Opinion
22-50049 22-50050
09-11-2024
NOT FOR PUBLICATION
Submitted September 9, 2024 [**] Pasadena, California
Appeal from the United States District Court for the Southern District of California Larry A. Burns, District Judge, Presiding D.C. No. 3:21-cr-02163-LAB-1, 3:11-cr-03677-LAB-1
Before: IKUTA, FRIEDLAND, and LEE, Circuit Judges.
MEMORANDUM [*]
Felipe Gonzalez-Alvarez appeals his sentence of 80 months for unlawful reentry under 8 U.S.C. § 1326. We have jurisdiction under 28 U.S.C. § 1291, and we affirm.
1. Gonzalez-Alvarez contends that the fact of a prior conviction must be alleged by the Government and found by a jury. As he concedes, that argument is foreclosed by binding precedent. See Almendarez-Torres v. United States, 523 U.S. 224, 226-27 (1998); Erlinger v. United States, 144 S.Ct. 1840, 1853-54 (2024) (explaining that Almendarez-Torres remains good law).
2. Gonzalez-Alvarez separately contends that the Government failed to prove, and the district court failed to properly find, the fact of a prior felony conviction necessary to support a longer sentence under § 1326(b). Because Gonzalez-Alvarez did not raise this argument before the district court, we review for plain error. See United States v. Farias-Contreras, 104 F.4th 22, 27 (9th Cir. 2024) (en banc).
The Presentence Report ("PSR") details Gonzalez-Alvarez's criminal history, including multiple felony offenses. Because Gonzalez-Alvarez "did not object to the factual accuracy of the [PSR], the district court was entitled to treat the factual assertions therein as established." United States v. Hilgers, 560 F.3d 944, 948 n.4 (9th Cir. 2009). The district court did not err in relying on the PSR to determine that Gonzalez-Alvarez had at least one prior felony conviction, supporting a sentence up to the ten-year maximum under § 1326(b)(1). Gonzalez-Alvarez makes arguments on appeal about whether his felonies qualified as aggravated felonies, but the guideline range of 57 to 71 months calculated by the district court, did not depend on any of Gonzalez-Alvarez's prior felonies being an aggravated felony. Therefore, we reject the argument that Gonzalez-Alvarez was prejudiced by the district court's reference to the twenty-year statutory maximum applicable under 8 U.S.C. § 1326(b)(2).
Gonzalez-Alvarez argues that the district court was required to find the fact of a prior conviction by clear and convincing evidence because of the fact's disproportionate effect on the sentence. But in United States v. Lucas, 101 F.4th 1158 (9th Cir. 2024) (en banc), we held that a district court need only find facts at sentencing by a preponderance of the evidence. Id. at 1159.

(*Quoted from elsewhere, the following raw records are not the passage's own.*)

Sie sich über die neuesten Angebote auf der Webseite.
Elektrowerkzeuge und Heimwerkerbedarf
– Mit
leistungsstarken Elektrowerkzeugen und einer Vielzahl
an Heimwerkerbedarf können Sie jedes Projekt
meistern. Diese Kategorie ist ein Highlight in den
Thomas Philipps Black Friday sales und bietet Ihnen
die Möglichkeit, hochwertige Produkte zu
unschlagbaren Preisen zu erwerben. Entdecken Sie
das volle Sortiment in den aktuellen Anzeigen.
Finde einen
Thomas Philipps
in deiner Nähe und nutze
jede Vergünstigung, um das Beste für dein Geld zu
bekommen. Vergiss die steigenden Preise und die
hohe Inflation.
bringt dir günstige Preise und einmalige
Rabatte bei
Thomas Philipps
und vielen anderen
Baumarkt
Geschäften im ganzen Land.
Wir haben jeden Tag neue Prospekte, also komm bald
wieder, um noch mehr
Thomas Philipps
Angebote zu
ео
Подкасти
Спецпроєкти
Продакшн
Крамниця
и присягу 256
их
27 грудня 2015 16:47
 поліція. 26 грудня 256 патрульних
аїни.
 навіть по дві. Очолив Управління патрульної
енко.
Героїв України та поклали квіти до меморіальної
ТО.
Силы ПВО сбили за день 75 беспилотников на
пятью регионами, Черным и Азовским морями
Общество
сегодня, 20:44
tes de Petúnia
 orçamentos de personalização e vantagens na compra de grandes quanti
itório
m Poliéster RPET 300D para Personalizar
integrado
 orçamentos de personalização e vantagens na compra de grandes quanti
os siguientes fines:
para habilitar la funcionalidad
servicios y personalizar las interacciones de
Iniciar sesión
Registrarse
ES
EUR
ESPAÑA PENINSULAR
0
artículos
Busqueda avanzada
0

In any event, Gonzalez-Alvarez did not object to the PSR's statement that he received a felony conviction for forgery after pleading no contest in 2018 and received a two-year sentence. That qualifies as an aggravated felony. See 8 U.S.C. § 1101(a)(43)(R) (providing that "an offense relating to . . . forgery. . . for which the term of imprisonment is at least one year" is an aggravated felony for purposes of the Immigration and Naturalization Act).
AFFIRMED.
[*]This disposition is not appropriate for publication and is not precedent except as provided by Ninth Circuit Rule 36-3.
[**]The panel unanimously concludes this case is suitable for decision without oral argument. See Fed. R. App. P. 34(a)(2).